De toelage bedraagt maximaal 10% van het salaris van de ambtenaar en kan per maand of in een veelvoud daarvan worden toegekend (bijvoorbeeld per kwartaal of op jaarbasis).
Artikel 3:9 Arbeidsmarkttoelage
De arbeidsmarkttoelage is een beloningsinstrument dat tijdelijk kan worden gebruikt om ambtenaren te werven of te behouden in tijden van schaarste op de arbeidsmarkt, doordat in een bepaald functiegebied weinig aanbod is of doordat in de er een zeer grote vraag aan arbeidskrachten in de regio is. Om gewenning aan het door de arbeidsmarkttoelage verhoogde salaris te voorkomen, kan het college besluiten om deze toelage in plaats van maandelijks, één maal per jaar uit te keren. Zolang de knelpunten op de arbeidsmarkt voortduren, kan de arbeidsmarkttoelage aansluiten worden toegekend voor een nieuwe periode van maximaal 3 jaar.

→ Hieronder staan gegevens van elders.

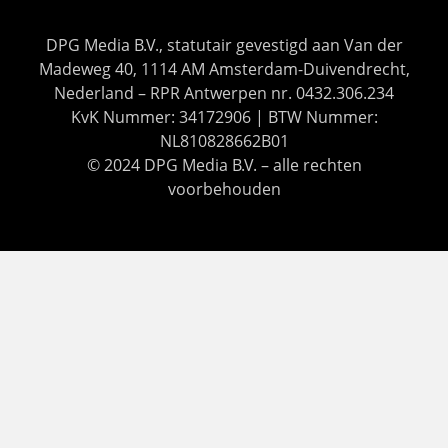
DPG Media B.V., statutair gevestigd aan Van der
Madeweg 40, 1114 AM Amsterdam-Duivendrecht,
Nederland – RPR Antwerpen nr. 0432.306.234
KvK Nummer: 34172906 | BTW Nummer:
NL810828662B01
© 2024 DPG Media B.V. – alle rechten
voorbehouden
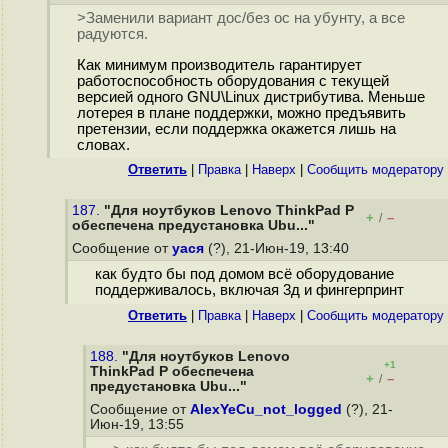
>Заменили вариант дос/без ос на убунту, а все
радуются.
Как минимум производитель гарантирует
работоспособность оборудования с текущей
версией одного GNU\Linux дистрибутива. Меньше
лотерея в плане поддержки, можно предъявить
претензии, если поддержка окажется лишь на
словах.
Ответить
|
Правка
|
Наверх
|
Cообщить модератору
187.
"Для ноутбуков Lenovo ThinkPad P
+
–
/
обеспечена предустановка Ubu..."
Сообщение от
уася
(?), 21-Июн-19, 13:40
как будто бы под домом всё оборудование
поддерживалось, включая 3д и фингерпринт
Ответить
|
Правка
|
Наверх
|
Cообщить модератору
188.
"Для ноутбуков Lenovo
+1
ThinkPad P обеспечена
+
–
/
предустановка Ubu..."
Сообщение от
AlexYeCu_not_logged
(?), 21-
Июн-19, 13:55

Artikel 3:10 Waarnemingstoelage
De ambtenaar heeft geen recht op een waarnemingstoelage als het waarnemen van de hogere functie een integraal onderdeel is van zijn functie, waarmee rekening is gehouden bij de beschrijving en waardering van die functie. Voorbeeld van een dergelijke situatie is de adjunct directeur die de directeur vervangt tijdens vakantie en kortdurende afwezigheid.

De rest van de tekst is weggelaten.